De manière générale, avec la Covid-19, la dette des pays riches est montée en flèche et soucieux de relancer au plus vite leur économie, ils seront moins « généreux » à aider les pays pauvres, comme le montre déjà leurs « dons » au compte-gouttes de vaccins.
Questions
Les famines d’aujourd’hui ne marquent plus les mémoires comme celles du siècle dernier. Pourquoi ? Sans doute parce qu’elles tuent moins que les guerres. Surtout, à cause de l’indifférence glacée du Nord à l’égard du Sud. Elle s’accentue avec la pandémie et ne disparaîtra pas après.
À partir de quand parle-t-on de « famine »? Quand 20 % des ménages n’arrivent plus à se nourrir, que le taux de malnutrition dépasse les 30 % et que les décès se multiplient. Et, lorsque la famine est déclarée, il est trop tard.
Pourquoi finit-on par venir à bout des pandémies, mais jamais de la famine ?

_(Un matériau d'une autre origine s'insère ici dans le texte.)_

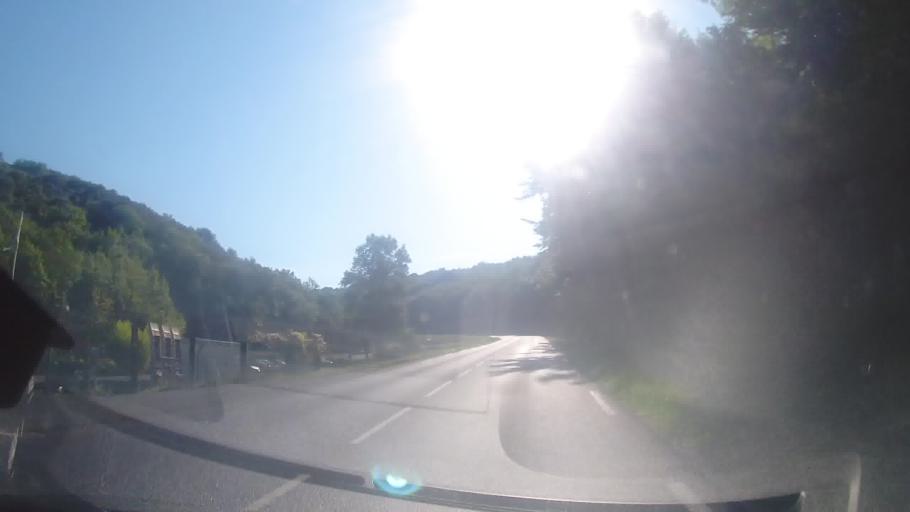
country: FR
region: Aquitaine
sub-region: Departement de la Dordogne
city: Sarlat-la-Caneda
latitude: 44.8535
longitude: 1.1955
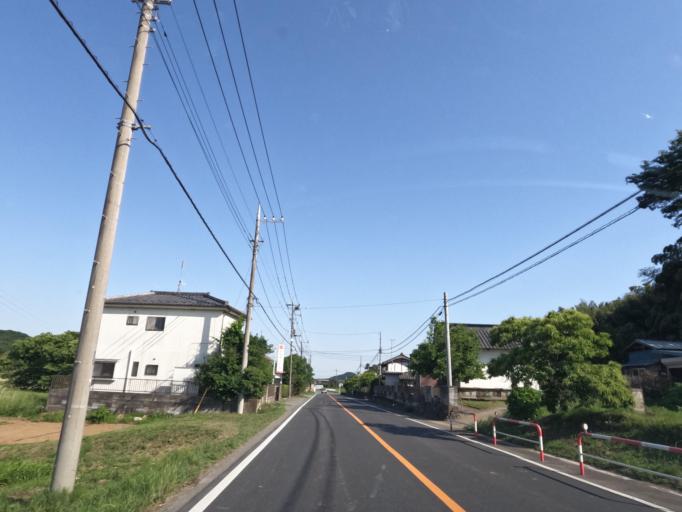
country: JP
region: Saitama
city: Ogawa
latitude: 36.0763
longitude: 139.2926
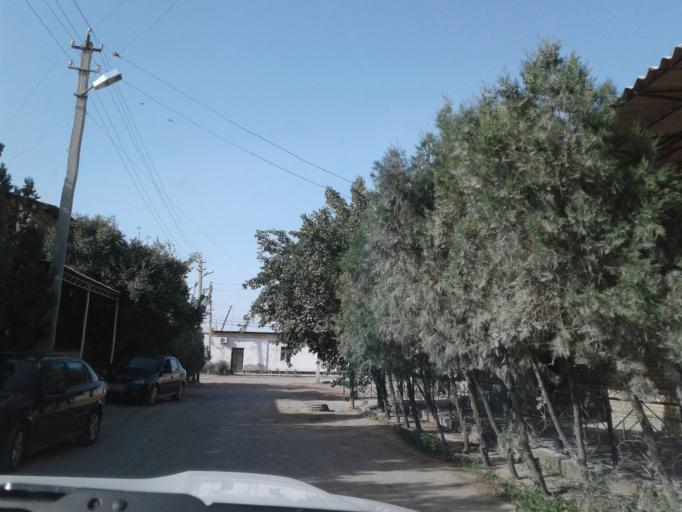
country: TM
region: Dasoguz
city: Dasoguz
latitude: 41.8480
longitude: 59.9241
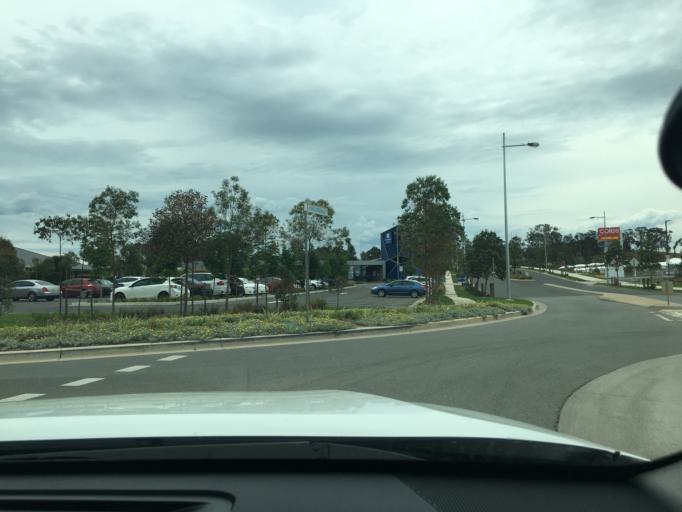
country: AU
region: New South Wales
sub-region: Campbelltown Municipality
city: Denham Court
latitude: -33.9780
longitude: 150.8123
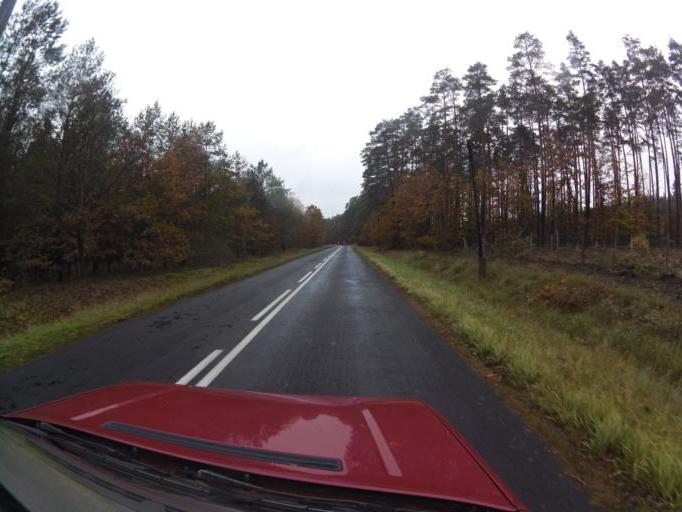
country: PL
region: West Pomeranian Voivodeship
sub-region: Powiat policki
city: Dobra
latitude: 53.5883
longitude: 14.3730
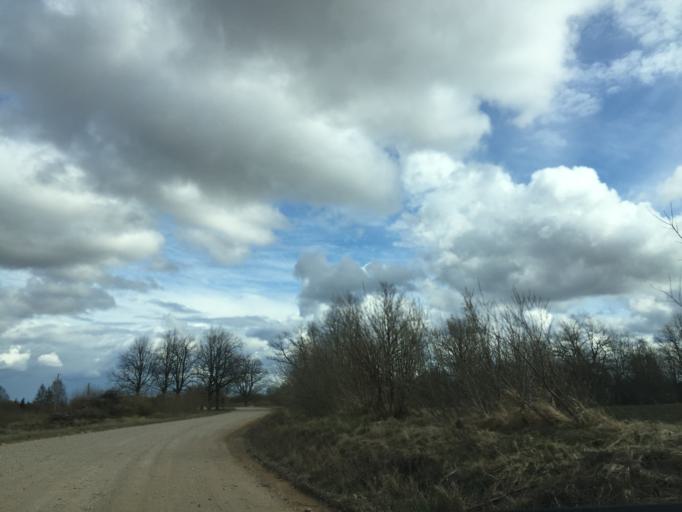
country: LV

Bruno Parmentier, ingénieur et économiste français, auteur de Faim Zéro (La Découverte, 2014) a ces mots : « Je dirais que les pandémies sont des phénomènes plus ou moins naturels, et que tous les hommes sans exception ont intérêt à ce qu’elles s’arrêtent. Mais la faim est maintenant une pure construction de l’homme, et très objectivement beaucoup de gens [ banquiers, armateurs, chefs d’entrepris, hommes d’affaires…] ont intérêt à ce qu’elle continue… » ( échange de courriels ).
Peu importe que ces « gens » se nourrissent ou non de la faim, les affamés n’ont jamais été aussi nombreux. Ils vont l’être encore plus avec la Covid-19. Tout cela dans une partie du monde où la nourriture n’a jamais été aussi abondante.
S’il n’est pas trop tard, pour trouver une fois pour toute la recette contre la famine dans le monde, il est minuit moins cinq à l’horloge de la Faim Zéro 2030 de l’ONU.